A debt restructuring plan submitted to creditors last week said Kaisa's bond holders will likely suffer a severe 50 per cent capital loss, or haircut, although not the 100 percent some fear.

[HONG KONG] Debt crises and heavy trading losses at some Asia-Pacific companies have exposed cracks in the region's corporate debt market - suggesting a regulatory push to make the global financial system safer could unintentionally be having the opposite effect.

While primary bond markets in Asia are setting issuance records thanks to ultra-low interest rates, global banks are pulling back from the secondary and the credit derivative markets in response to more stringent regulatory capital requirements.

This pull-back is reducing market liquidity and leaving fund managers with no debt safety net, an especially difficult situation to be in when market shocks strike.

The safety net in the form of a credit default swap allows bond holders to buy what amounts to an insurance policy: The seller of the swap contract, usually a bank, indemnifies the investor against a borrower defaulting on its debt obligations.

The weakness of the CDS market is evident in Asia, where fewer than 80 of the thousands of Asian companies that sell debt on international markets have credit derivative contracts available offering investors comprehensive default protection.

The once-thriving global CDS market is a shadow of what it was before the global financial crisis. The gross market value of all CDS contracts worldwide was less than a trillion dollars at end-2014, versus a peak of more than US$50 trillion in 2008, according to a Deutsche Bank survey.

Chinese property developer Kaisa Group, illustrates the challenges for investors holding uninsured corporate debt: Kaisa is trying to restructure 48 billion yuan (US$7.6 billion) of debt and is mired in crisis after the local government in its home base of Shenzhen blocked sales at some of its projects last year, leaving investors shell-shocked.

A debt restructuring plan submitted to creditors last week said Kaisa's bond holders will likely suffer a severe 50 per cent capital loss, or haircut, although not the 100 percent some fear. "Nobody saw the Kaisa event coming and that makes global investors wary of investing in China credits because there are so few hedging options against event risk," said Oscar Chow, head of Asia credit research at Mitsubishi UFJ Securities in Hong Kong. No CDS exist on Kaisa's bonds.

Indeed, Chinese debt defaults are now seen as the second-biggest tail risk in global markets with one in five investors ranking it as their greatest risk, a Bank of America Merrill Lynch fund manager survey showed this week.

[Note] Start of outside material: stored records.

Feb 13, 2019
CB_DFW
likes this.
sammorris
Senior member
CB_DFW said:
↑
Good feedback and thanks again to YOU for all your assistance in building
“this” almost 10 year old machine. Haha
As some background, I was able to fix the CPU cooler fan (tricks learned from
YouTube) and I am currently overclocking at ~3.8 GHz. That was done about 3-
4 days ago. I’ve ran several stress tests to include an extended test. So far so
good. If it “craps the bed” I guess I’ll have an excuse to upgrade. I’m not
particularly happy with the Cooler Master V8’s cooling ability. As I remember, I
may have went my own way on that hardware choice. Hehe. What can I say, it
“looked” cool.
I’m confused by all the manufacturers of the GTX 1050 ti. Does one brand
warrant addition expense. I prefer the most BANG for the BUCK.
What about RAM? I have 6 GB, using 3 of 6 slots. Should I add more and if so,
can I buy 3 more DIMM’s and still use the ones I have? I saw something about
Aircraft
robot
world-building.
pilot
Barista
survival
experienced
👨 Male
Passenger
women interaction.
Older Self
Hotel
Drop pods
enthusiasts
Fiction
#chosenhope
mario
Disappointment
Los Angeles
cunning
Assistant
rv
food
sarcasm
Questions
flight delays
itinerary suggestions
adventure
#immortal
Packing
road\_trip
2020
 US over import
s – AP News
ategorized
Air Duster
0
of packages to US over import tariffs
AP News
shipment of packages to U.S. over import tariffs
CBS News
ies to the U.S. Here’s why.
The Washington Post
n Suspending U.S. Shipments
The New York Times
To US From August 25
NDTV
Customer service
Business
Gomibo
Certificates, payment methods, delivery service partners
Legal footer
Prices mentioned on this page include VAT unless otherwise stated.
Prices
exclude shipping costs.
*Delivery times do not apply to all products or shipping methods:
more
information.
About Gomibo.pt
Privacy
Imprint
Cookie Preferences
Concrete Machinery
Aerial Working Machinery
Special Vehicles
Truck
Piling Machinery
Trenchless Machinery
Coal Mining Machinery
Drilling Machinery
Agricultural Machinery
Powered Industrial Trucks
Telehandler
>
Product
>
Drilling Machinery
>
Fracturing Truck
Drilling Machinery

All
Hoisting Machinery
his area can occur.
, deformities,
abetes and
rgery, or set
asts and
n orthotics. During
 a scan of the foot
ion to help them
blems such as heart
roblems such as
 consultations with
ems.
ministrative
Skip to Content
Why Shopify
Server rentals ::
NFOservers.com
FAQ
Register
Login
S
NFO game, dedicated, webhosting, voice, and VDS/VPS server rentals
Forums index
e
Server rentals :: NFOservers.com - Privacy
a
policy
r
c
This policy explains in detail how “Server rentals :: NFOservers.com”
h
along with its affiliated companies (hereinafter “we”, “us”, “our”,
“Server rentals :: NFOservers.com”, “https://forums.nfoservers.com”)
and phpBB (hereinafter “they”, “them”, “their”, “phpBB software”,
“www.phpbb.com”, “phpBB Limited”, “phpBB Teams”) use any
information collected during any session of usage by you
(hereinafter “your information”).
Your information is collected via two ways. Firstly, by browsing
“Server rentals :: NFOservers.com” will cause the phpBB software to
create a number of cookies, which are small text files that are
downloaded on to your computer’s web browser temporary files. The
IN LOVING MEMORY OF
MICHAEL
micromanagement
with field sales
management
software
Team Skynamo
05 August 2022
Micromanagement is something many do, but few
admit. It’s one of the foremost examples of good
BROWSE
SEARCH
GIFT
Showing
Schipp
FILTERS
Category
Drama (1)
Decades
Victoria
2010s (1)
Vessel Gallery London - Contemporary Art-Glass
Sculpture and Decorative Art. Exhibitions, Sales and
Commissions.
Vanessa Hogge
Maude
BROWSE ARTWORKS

A tail risk is the likelihood that asset price fluctuations will be far greater than conventional risk models have allowed for. "If you are a hedge fund investing in Chinese credits you can try to hedge your credit market risk in the offshore market or use other tools, but those avenues have become restricted because the CDS market has become very shallow," Mr Chow said.

With banks such as UBS and Barclays broadly retreating from the Asian corporate debt markets in recent years and others such as Deutsche Bank cutting down on their participation, the ability of other lenders to make markets in credit derivatives has been hit hard. "While the thrust of these (bank capital) regulations has been aimed at making the corporate debt market a safer place to be in, these factors have combined to drain away liquidity from the Asian CDS market," said Keith Noyes, regional director, Asia Pacific, at the International Swaps and Derivatives Association.

In the absence of a liquid CDS contract, bond investors have helplessly watched wild fluctuations in some bond prices.

For example, Kaisa's bond maturing in June 2015 has swung wildly in price since December in an extreme range of 20 to 90 cents on the dollar, in an often-illiquid secondary market.

While companies such as India's ICICI Bank, Korea Telecom, Pohang, Noble Group and KDB have become increasingly familiar names in the primary debt markets, trading volumes in their CDS have shrunk over time. "If you are a long-only investor, the main hedge is to hold a basket of diversified credits, watch the news headlines closely, and pray that events go in your favour," said a portfolio manager at a macro hedge fund in Hong Kong.